Recently, South Africa’s Constitutional Court threw a rather punishing blow to the protection of rhinoceros. The court ruled that the domestic sale and harvesting of rhinoceros’ horns is legal, overturning the government’s protection of the endangered creature and its prized horn. However, this ruling does not affect the international ban on the harvesting and selling of rhinoceros’ horns as its still considered a banned act and market. Yet, the South African department of environmental affairs did voice there are still strict rules on the rhino horn trade and its markets.
The environmental minister of South Africa informed both the global and domestic audience that “the court’s ruling should not be construed to mean that the domestic trade in rhino horn may take place in an unregulated fashion” (NPR). Thus, the Environmental affairs minister made it extremely clear that to participate in the collecting and selling of rhino horn one would need a permit to do so.
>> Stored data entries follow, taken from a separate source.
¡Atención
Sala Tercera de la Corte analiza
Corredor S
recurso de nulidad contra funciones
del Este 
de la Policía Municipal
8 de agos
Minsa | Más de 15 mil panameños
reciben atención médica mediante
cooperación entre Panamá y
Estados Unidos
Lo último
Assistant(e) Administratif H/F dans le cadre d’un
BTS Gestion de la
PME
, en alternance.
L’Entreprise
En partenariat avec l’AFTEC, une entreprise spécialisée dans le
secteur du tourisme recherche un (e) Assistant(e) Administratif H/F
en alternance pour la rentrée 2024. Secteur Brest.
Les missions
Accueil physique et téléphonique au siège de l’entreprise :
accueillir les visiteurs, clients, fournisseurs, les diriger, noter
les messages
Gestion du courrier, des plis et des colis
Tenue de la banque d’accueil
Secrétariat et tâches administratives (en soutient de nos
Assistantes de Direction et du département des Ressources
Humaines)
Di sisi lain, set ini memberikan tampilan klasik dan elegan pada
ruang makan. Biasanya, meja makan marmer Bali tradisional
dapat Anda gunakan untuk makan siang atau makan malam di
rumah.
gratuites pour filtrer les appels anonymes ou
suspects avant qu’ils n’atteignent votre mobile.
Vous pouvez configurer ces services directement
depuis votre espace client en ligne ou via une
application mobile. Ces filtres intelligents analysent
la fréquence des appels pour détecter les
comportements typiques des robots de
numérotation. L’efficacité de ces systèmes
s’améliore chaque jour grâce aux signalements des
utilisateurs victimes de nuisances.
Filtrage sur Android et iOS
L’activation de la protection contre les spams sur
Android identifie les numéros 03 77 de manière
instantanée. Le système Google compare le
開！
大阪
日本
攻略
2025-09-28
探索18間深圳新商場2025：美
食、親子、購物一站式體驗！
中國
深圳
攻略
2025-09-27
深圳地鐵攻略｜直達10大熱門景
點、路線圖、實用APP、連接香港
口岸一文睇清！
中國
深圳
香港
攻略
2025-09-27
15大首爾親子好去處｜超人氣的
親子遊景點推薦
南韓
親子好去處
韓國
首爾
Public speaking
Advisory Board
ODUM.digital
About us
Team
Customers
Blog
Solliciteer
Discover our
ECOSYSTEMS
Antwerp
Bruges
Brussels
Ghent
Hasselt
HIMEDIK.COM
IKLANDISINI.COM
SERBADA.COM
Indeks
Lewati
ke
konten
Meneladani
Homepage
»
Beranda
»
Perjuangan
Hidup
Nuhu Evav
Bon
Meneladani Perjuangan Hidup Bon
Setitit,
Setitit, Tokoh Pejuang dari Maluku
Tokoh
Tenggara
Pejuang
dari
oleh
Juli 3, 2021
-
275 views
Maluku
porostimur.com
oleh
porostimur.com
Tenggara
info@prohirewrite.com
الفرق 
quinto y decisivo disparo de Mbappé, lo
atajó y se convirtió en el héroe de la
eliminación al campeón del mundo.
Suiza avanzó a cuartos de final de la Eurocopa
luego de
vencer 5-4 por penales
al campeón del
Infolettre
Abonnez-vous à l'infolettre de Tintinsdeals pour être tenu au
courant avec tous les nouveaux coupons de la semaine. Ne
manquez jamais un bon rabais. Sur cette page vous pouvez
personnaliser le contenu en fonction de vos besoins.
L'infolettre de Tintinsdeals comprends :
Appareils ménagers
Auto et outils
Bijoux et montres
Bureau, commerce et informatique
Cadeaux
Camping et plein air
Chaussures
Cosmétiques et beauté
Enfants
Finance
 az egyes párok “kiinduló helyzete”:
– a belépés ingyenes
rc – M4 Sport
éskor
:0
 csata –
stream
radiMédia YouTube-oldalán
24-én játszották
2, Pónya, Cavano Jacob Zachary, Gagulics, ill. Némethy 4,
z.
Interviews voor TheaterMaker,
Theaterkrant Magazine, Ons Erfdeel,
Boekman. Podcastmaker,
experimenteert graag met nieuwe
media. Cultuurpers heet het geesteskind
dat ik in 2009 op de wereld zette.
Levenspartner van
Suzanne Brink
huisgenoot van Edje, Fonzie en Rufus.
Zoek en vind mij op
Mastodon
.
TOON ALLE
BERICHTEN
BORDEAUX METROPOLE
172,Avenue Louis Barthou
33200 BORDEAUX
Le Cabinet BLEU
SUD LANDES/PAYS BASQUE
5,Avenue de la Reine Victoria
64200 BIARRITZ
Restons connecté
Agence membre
In response to the verdict, the international rhino foundation has expressed great displeasure with the verdict stating that it is entirely negligent if there are no protocols put into place. Furthermore, many local ranchers that raise rhinos and harvest their horns and stock the horns like a commodity have sued the South African Government numerous times. Yet, critics have made the counter argument that there is little to no true demand domestically for the so-called commodity.
Moreover, domestically speaking now the prohibition of the harvesting and distribution of the horns from rhinos has been put to the side by the South African Government. This comes after a year in which it had been reported that poachers had pouched nearly 1, 000 rhinos, which by many accounts and estimates is essentially a reduction from 2015. Moreover, the South African authorities have arrested 680 poachers and trackers, which is double the amount in 2015. These numbers come from the South African government’s data collection, which was released in February of this year.
In addition, in the last few months the South African department of environmental affairs has been actively participating in suggesting policy recommendations to make the domestic harvesting and distribution of Rhino horns legalized. However, the government has been receiving staunch opposition from numerous conservationist groups and organizations. Furthermore, the market for rhino horns is a lucrative business. The cause for the profitably of the business is that in Asian medicines the rhino horn has pharmaceutical benefits. Therefore, the high demand has made the price of rhino horns skyrocket immensely.